• Entries shown:
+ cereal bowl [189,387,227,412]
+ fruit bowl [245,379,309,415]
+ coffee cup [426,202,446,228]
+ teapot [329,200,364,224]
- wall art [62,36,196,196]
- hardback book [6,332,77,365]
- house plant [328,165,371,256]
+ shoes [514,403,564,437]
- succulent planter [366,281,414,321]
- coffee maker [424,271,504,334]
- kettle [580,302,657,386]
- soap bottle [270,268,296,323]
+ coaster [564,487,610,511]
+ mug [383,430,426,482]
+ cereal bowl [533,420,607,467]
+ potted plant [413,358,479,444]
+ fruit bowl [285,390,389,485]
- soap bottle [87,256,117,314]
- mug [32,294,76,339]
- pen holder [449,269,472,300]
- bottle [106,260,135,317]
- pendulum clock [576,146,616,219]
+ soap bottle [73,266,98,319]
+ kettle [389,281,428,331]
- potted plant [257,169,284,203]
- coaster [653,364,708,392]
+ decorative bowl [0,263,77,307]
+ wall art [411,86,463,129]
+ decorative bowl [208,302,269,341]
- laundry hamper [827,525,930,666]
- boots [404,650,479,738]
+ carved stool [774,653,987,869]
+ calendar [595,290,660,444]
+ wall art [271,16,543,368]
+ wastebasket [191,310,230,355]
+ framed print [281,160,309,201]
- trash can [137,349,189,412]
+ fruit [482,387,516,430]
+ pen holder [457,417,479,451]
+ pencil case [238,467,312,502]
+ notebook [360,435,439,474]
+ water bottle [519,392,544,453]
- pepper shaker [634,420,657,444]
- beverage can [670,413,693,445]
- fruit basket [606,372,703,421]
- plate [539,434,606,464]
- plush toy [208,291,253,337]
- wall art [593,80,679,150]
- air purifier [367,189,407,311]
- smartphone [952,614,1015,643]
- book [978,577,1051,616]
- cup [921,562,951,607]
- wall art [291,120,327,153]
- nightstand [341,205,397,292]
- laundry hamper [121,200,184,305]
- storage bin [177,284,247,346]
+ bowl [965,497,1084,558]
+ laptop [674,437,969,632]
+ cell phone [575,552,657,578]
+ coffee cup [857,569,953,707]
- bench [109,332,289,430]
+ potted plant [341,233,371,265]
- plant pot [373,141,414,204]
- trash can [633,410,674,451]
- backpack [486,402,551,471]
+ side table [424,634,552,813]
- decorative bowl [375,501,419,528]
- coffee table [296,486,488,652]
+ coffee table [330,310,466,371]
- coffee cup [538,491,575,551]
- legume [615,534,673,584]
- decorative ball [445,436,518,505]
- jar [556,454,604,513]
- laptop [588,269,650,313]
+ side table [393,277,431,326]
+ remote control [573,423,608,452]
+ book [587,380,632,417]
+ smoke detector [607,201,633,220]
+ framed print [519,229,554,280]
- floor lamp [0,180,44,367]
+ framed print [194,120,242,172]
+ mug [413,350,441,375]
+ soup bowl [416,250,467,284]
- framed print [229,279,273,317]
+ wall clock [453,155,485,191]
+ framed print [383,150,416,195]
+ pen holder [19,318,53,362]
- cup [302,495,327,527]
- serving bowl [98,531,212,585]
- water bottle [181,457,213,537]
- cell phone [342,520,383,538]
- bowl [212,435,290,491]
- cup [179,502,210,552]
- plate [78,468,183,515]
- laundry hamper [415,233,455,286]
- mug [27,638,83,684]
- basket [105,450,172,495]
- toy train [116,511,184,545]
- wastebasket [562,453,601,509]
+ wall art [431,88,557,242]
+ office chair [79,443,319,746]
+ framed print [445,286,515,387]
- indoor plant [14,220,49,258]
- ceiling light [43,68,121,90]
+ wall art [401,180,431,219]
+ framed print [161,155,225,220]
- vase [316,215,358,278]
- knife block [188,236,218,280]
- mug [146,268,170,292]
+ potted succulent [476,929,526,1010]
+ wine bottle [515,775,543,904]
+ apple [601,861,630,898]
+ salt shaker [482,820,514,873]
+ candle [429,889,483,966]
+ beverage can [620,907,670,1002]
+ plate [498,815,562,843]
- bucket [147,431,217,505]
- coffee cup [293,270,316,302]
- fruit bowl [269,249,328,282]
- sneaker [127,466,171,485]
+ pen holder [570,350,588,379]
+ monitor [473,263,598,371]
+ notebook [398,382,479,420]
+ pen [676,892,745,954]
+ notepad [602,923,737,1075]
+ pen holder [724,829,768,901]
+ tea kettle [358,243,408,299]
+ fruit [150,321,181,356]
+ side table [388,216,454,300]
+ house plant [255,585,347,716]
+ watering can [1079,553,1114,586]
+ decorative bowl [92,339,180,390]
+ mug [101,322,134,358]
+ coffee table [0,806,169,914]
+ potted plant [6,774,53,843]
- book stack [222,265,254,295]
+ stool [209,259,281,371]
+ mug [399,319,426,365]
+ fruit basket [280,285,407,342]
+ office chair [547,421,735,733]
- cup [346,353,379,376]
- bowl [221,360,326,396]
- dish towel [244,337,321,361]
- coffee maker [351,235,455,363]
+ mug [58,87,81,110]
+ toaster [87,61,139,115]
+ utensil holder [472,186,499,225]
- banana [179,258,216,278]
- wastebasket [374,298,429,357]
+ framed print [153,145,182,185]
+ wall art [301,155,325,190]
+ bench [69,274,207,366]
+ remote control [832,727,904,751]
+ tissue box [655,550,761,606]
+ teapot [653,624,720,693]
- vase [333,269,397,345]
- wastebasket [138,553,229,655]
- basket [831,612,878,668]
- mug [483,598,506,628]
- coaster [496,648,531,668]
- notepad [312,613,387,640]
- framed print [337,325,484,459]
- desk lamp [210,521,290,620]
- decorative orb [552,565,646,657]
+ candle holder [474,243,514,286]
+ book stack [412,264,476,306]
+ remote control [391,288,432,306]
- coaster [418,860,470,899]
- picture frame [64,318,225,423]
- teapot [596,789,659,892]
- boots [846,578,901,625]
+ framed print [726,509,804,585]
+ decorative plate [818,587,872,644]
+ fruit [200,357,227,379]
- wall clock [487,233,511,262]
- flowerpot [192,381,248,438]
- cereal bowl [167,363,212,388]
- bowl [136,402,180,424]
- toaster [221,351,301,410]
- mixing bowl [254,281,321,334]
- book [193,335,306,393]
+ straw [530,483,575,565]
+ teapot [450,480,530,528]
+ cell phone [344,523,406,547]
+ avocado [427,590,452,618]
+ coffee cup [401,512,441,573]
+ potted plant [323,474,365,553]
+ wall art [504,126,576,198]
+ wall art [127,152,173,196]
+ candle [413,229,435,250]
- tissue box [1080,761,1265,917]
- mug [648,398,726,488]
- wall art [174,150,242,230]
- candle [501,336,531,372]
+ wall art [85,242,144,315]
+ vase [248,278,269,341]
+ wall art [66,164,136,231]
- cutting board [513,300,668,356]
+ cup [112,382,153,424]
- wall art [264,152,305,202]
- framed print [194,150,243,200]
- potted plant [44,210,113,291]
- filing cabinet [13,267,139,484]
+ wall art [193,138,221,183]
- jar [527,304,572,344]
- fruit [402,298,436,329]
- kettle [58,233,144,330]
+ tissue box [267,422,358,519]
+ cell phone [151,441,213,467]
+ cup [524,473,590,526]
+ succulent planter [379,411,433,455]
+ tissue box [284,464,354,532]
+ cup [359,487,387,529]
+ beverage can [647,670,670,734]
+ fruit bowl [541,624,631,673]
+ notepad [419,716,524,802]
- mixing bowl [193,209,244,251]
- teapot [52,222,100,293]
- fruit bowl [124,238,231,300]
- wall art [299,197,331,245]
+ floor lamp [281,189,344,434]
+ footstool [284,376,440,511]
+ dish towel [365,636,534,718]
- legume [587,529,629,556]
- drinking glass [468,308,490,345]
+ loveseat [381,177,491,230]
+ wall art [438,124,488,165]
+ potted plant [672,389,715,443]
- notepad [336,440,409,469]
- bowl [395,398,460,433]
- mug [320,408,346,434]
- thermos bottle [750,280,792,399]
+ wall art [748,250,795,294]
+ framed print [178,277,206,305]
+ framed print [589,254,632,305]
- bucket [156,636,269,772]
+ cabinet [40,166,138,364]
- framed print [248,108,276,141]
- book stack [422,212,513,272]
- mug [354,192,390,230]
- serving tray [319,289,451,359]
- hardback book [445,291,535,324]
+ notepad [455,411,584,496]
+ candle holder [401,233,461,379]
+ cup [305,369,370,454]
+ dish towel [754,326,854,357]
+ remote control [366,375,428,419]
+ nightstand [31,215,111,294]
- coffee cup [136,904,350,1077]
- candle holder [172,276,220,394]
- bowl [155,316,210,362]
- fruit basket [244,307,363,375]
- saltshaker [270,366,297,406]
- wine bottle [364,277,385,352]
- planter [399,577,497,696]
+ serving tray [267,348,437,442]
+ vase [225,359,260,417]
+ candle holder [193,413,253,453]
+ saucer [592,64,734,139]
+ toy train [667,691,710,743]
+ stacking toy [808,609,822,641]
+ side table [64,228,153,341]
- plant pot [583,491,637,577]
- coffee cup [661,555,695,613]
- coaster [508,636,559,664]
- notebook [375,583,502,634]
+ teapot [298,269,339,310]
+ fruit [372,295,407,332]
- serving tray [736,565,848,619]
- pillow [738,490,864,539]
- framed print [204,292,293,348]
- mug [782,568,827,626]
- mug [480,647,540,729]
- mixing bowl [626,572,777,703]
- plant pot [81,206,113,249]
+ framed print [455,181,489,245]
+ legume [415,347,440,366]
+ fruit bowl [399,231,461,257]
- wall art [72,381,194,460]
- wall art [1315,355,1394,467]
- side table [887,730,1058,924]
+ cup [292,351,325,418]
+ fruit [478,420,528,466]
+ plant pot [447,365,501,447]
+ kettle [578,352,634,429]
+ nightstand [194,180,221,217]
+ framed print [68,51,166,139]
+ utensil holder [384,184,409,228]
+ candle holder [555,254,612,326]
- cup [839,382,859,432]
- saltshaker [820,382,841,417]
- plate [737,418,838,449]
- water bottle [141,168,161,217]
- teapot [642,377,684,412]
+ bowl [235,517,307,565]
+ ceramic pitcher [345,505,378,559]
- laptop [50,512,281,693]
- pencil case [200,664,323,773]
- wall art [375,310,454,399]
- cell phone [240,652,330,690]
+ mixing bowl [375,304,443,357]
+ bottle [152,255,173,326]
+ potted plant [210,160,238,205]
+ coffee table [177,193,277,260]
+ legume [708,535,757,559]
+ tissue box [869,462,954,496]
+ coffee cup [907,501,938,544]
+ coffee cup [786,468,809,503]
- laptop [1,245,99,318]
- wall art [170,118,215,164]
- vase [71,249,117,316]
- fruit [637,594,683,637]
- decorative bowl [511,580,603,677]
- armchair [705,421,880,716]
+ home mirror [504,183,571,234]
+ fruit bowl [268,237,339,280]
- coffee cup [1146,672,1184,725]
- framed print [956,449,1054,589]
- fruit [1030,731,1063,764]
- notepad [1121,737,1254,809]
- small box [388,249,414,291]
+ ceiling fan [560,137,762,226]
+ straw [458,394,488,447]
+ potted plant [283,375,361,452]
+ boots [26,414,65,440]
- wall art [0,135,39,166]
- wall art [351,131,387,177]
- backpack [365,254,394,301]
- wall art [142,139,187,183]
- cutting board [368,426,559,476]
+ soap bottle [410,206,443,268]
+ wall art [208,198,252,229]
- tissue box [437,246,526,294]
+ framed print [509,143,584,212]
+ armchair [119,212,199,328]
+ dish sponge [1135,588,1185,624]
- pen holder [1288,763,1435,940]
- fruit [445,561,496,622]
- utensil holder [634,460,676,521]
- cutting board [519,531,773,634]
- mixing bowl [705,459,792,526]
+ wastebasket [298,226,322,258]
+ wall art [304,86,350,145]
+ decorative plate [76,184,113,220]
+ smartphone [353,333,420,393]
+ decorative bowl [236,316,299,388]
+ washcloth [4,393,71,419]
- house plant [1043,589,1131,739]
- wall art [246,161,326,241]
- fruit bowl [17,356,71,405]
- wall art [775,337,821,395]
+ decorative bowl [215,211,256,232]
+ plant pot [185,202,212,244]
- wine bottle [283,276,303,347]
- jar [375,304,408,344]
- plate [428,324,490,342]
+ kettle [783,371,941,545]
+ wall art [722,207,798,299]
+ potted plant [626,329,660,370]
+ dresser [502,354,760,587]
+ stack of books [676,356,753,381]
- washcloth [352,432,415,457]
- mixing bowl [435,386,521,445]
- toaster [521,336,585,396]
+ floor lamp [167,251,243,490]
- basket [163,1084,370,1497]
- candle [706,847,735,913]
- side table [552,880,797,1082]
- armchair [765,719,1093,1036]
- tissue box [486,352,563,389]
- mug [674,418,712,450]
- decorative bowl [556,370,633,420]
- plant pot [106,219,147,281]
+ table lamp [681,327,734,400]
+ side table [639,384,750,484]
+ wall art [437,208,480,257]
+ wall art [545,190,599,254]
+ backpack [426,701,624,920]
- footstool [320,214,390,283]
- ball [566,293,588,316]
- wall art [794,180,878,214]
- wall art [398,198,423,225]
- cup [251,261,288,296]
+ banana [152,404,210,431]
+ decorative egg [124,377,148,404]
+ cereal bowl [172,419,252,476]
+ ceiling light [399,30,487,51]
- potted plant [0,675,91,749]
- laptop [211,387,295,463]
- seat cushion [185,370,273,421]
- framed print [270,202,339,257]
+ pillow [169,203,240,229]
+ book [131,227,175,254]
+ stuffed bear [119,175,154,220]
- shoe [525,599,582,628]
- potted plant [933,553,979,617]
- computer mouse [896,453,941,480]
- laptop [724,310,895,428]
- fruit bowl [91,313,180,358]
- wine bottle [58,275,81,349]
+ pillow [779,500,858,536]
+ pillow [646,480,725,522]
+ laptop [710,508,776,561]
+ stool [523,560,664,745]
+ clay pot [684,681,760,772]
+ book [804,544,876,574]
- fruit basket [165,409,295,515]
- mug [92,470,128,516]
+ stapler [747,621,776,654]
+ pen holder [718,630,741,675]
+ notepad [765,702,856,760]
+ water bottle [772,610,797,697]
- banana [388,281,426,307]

• Instructions to follow: Which lines run from the one holding "pen holder [718,630,741,675]" through the end of the data? Write them out exactly, ends included, and add nothing.

• Task output:
+ pen holder [718,630,741,675]
+ notepad [765,702,856,760]
+ water bottle [772,610,797,697]
- banana [388,281,426,307]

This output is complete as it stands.